### Problem to solve
With the images removed, transcribe the listing that follows exactly.

### Given data
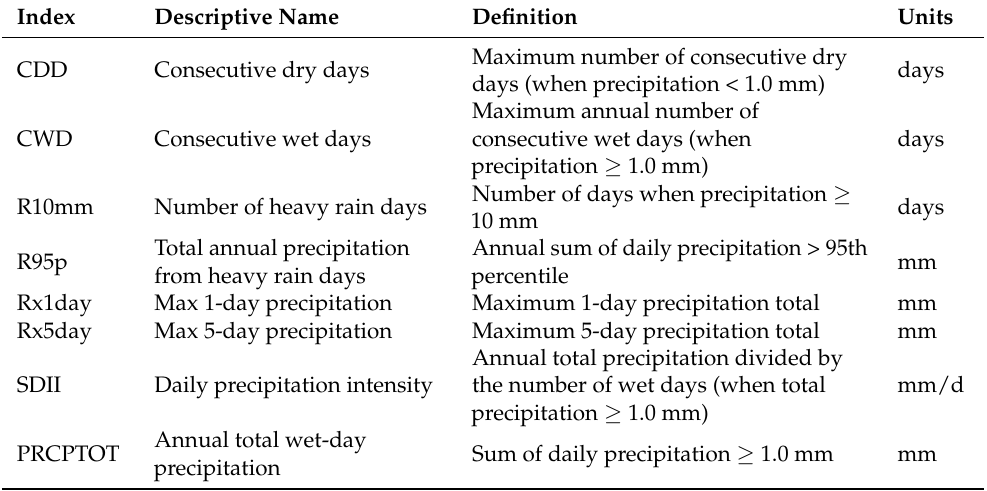
Table 2. Brief description of the eight extreme precipitation indices used in this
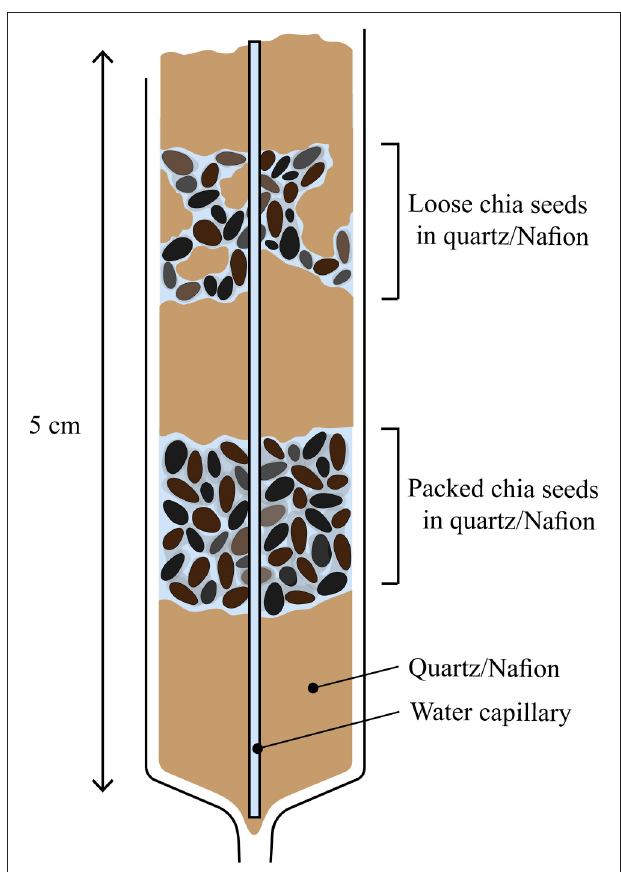
FIGURE 1 | Sample design of chia in Nafion and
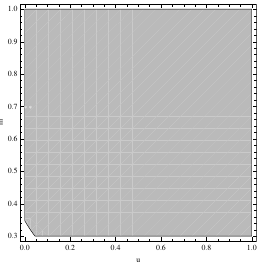
Figure 6. Regions for single curvature extremum for a J-shaped transition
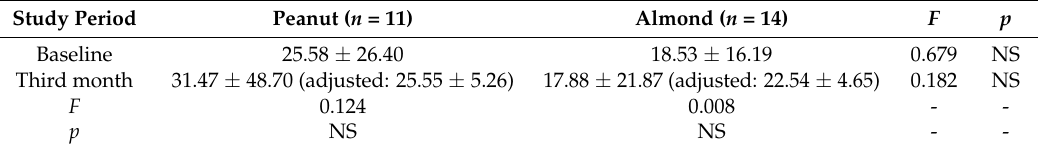
Table 9. Comparison of albumin/creatinine (ACR) (x ± s, mg/g) in the two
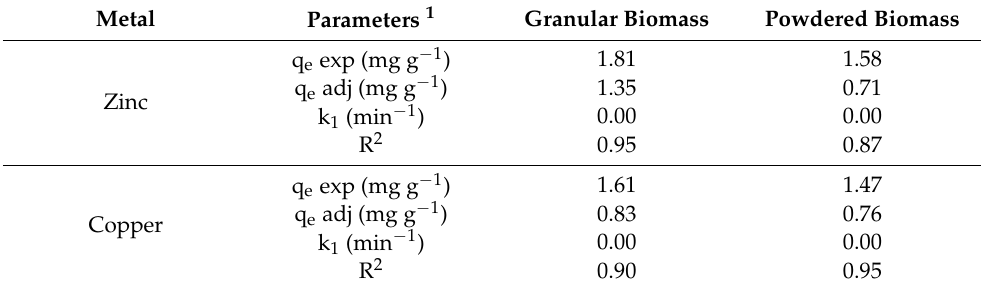
Table 2. Parameters of the pseudo-first-order kinetic model.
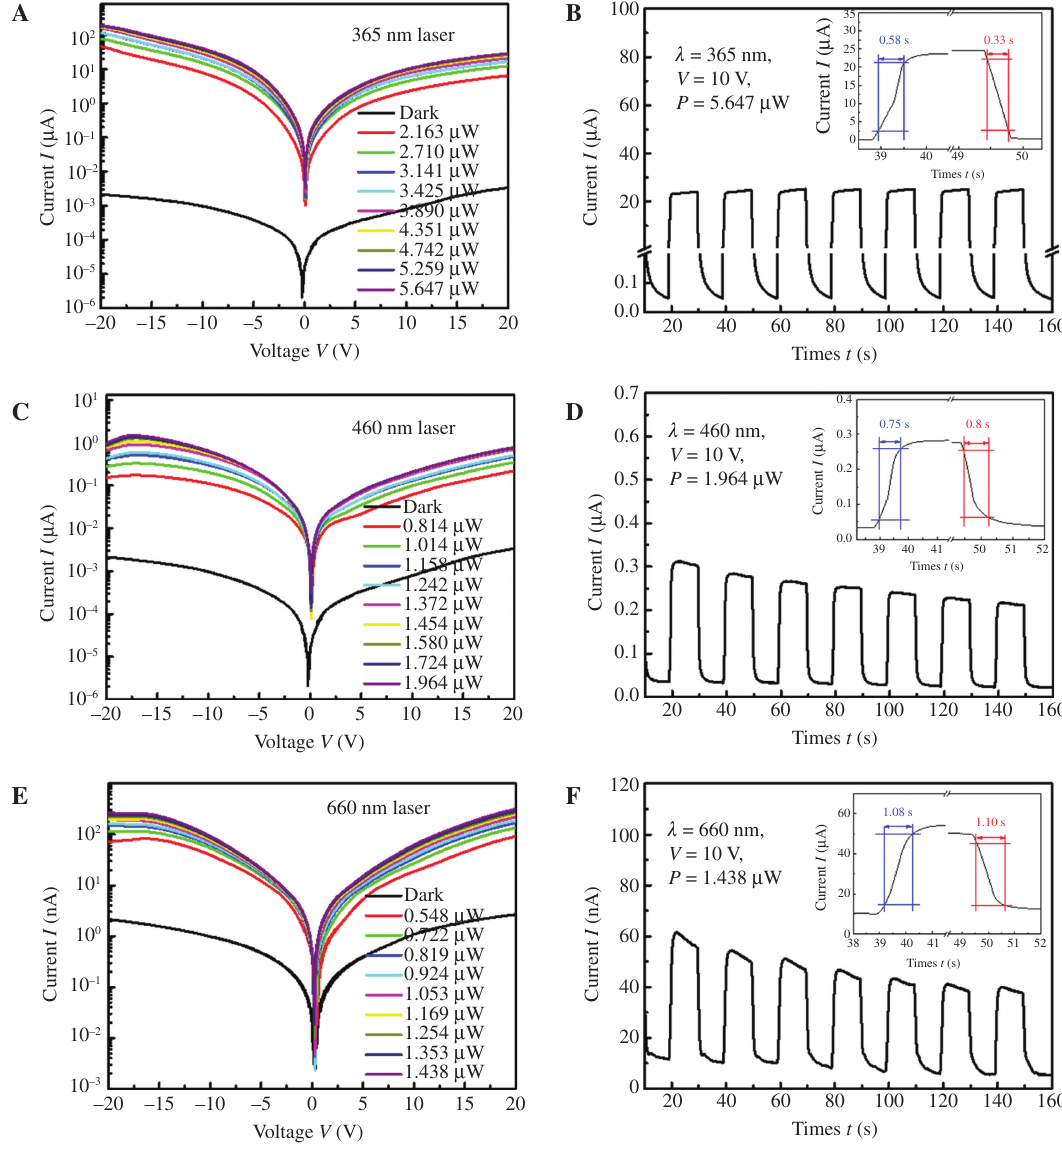
/SiC photodetector. Figure 4: Photoresponse characteristics of MoS 2 Photoresponse ( I-V ) characteritics of MoS /SiC under (A) 365 nm, (C) 460 nm, and (E) 660 nm incident light with different light powers. 2 Typical time-dependent current curve of the photodetector at bias of 10 V under (B) 365 nm, (D) 460 nm, and (F) 660 nm. The insets show the corresponding rise time and fall time for fabricated MoS /SiC 2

### Task response
Table 2. Brief description of the eight extreme precipitation indices used in this
FIGURE 1 | Sample design of chia in Nafion and
Figure 6. Regions for single curvature extremum for a J-shaped transition
Table 9. Comparison of albumin/creatinine (ACR) (x ± s, mg/g) in the two
Table 2. Parameters of the pseudo-first-order kinetic model.
/SiC photodetector. Figure 4: Photoresponse characteristics of MoS 2 Photoresponse ( I-V ) characteritics of MoS /SiC under (A) 365 nm, (C) 460 nm, and (E) 660 nm incident light with different light powers. 2 Typical time-dependent current curve of the photodetector at bias of 10 V under (B) 365 nm, (D) 460 nm, and (F) 660 nm. The insets show the corresponding rise time and fall time for fabricated MoS /SiC 2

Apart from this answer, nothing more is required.